I grabbed the camera, and started taking pictures.  Naturally, all you could see was black since the camera was set to auto exposure.  I quickly looked up the proper exposure level using the "Perfect Exposure" book written by Jim Zuckerman as well as the Canon 20D camera manual, set the ISO to 200, the exposure to 1/30 and used a canon 16-35 f2.8 wide angle lens.  I set the shutter speed at 25 seconds and snapped it.  
 
These pictures were only set to a smaller file size for email purposes.  It was taken at 11:00pm.  The camera did all of the exposure compensation for me without having to use Photo Shop or any other software. 
 

 

 

 

 
 
I was amazed at how clear and constantly changing Aurora Borealis is.  I had never seen it before, nor did I ever expect to see it in Michigan.  There have been quite a few solar flares over the past several weeks which increased the chances of seeing it.

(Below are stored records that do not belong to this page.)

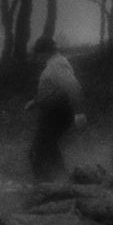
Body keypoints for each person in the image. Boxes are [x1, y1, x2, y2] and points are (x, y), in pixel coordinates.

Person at [25, 36, 87, 181]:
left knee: (37, 151)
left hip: (58, 114)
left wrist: (79, 113)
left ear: (45, 52)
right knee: (48, 147)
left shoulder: (56, 66)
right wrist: (35, 101)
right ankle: (61, 181)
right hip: (54, 113)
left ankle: (43, 186)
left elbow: (74, 88)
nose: (37, 57)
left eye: (38, 54)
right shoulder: (55, 64)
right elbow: (52, 90)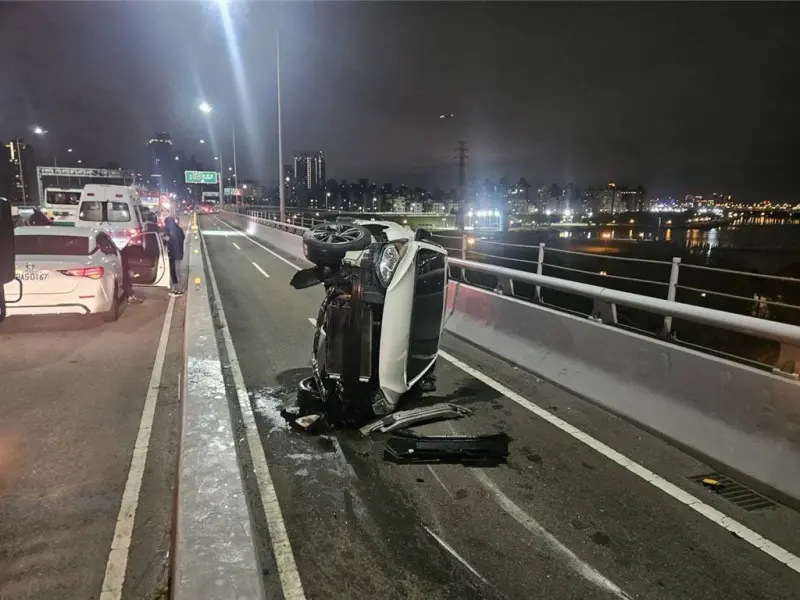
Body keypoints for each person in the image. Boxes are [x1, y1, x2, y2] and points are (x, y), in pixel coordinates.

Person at [164, 216, 186, 296]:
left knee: (176, 272)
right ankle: (176, 288)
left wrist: (166, 238)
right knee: (173, 271)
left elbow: (169, 239)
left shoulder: (173, 230)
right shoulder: (177, 229)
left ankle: (179, 290)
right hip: (176, 253)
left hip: (175, 254)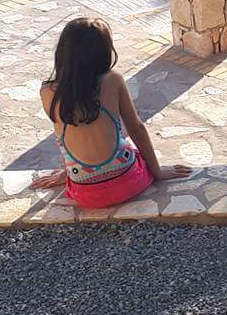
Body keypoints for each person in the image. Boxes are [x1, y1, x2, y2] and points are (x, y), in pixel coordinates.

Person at [35, 17, 190, 205]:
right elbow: (136, 128)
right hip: (128, 183)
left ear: (63, 52)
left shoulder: (47, 92)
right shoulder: (112, 80)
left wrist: (68, 172)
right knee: (128, 147)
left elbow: (64, 137)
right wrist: (157, 171)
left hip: (85, 194)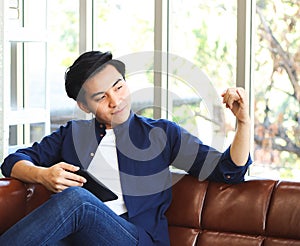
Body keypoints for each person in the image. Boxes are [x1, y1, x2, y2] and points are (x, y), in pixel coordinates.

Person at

The following explanation of Northern lights is taken from www.northern-lights.no - Northern lights originate from our sun. During large explosions and flares, huge quantities of solar particles are thrown out of the sun and into deep space. These plasma clouds travel through space with speeds varying from 300 to 1000 kilometers per second.

But even with such speeds (over a million kilometer per hour), it takes these plasma clouds two to three days to reach our planet. When they are closing in on Earth, they are captured by Earth's magnetic field (the magnetosphere) and guided towards Earth's two magnetic poles; the geomagnetic south pole and the geomagnetic north pole.

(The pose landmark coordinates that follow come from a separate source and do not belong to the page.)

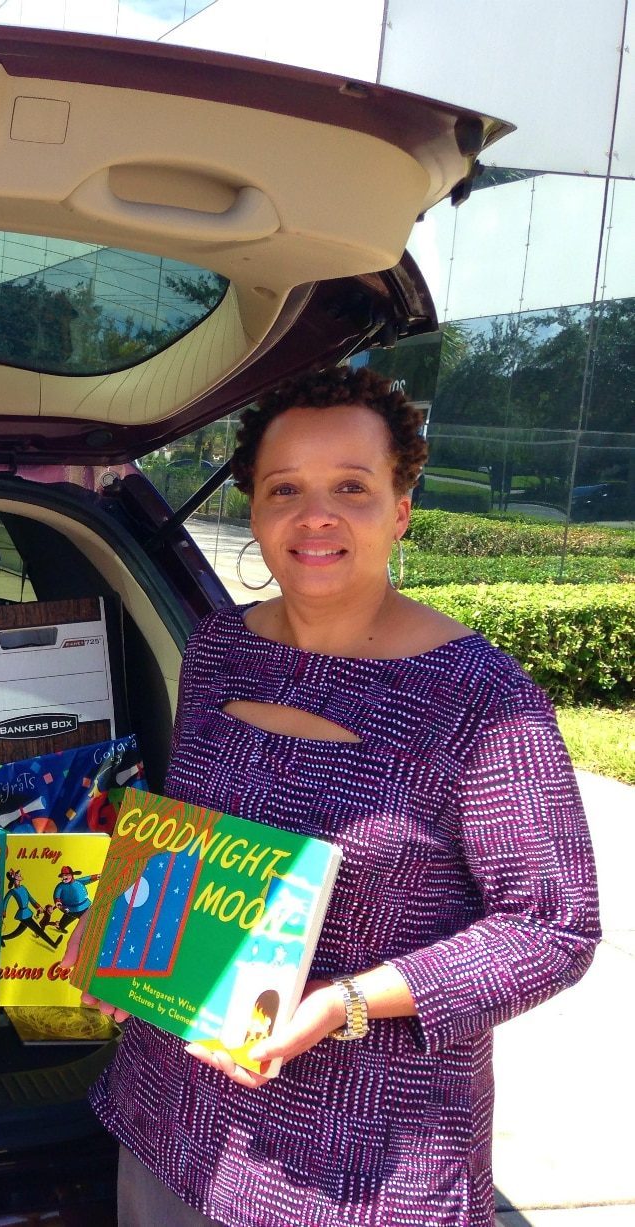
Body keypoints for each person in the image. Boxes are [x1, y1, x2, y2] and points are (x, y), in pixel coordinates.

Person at [85, 365, 601, 1227]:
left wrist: (345, 1001)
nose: (315, 514)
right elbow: (191, 836)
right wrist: (130, 947)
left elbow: (554, 927)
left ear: (400, 507)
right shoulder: (219, 648)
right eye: (286, 487)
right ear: (253, 506)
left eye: (351, 488)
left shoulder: (480, 695)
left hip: (362, 1164)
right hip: (173, 1115)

On their way down towards the geomagnetic poles, the solar particles are stopped by Earth's atmosphere, which acts as an effective shield against these deadly particles.

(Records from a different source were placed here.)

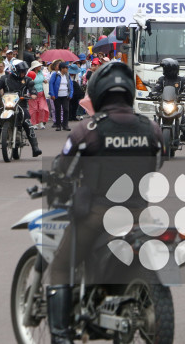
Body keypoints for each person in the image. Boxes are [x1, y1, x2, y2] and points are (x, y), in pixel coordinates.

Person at [45, 62, 164, 344]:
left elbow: (64, 169)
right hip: (138, 215)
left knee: (61, 266)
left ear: (97, 93)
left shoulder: (88, 129)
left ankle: (61, 336)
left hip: (98, 214)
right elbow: (157, 164)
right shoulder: (152, 128)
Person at [0, 60, 42, 159]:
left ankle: (35, 148)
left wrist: (33, 94)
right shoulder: (5, 79)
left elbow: (32, 88)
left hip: (21, 105)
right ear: (15, 70)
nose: (23, 73)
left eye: (24, 71)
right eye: (21, 71)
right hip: (6, 106)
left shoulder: (27, 80)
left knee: (27, 123)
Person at [150, 58, 185, 158]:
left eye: (165, 68)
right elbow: (157, 87)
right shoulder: (162, 79)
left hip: (177, 106)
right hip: (164, 104)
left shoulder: (181, 80)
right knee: (154, 124)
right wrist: (153, 92)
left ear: (171, 69)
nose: (164, 70)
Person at [50, 61, 74, 131]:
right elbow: (51, 84)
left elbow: (70, 85)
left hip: (65, 95)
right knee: (58, 110)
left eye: (67, 68)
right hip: (57, 95)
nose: (67, 69)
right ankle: (58, 125)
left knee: (66, 110)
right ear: (61, 68)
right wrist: (52, 94)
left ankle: (65, 125)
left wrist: (70, 94)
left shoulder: (67, 75)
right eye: (65, 68)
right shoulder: (55, 74)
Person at [28, 60, 49, 129]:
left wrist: (45, 80)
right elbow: (28, 82)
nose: (40, 67)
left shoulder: (40, 73)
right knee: (34, 109)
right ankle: (33, 123)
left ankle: (41, 122)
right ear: (35, 67)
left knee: (42, 108)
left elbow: (43, 79)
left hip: (41, 93)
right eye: (39, 66)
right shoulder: (30, 73)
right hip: (33, 94)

When the solar particles are stopped by the atmosphere, they collide with the atmospheric gases present, and the collision energy between the solar particle and the gas molecule is emitted as a photon - a light particle. And when you have many such collisions, you have an aurora - lights that may seem to move across the sky.

In order for an observer to actually see the aurora with the naked eye, about a 100 million photons are required.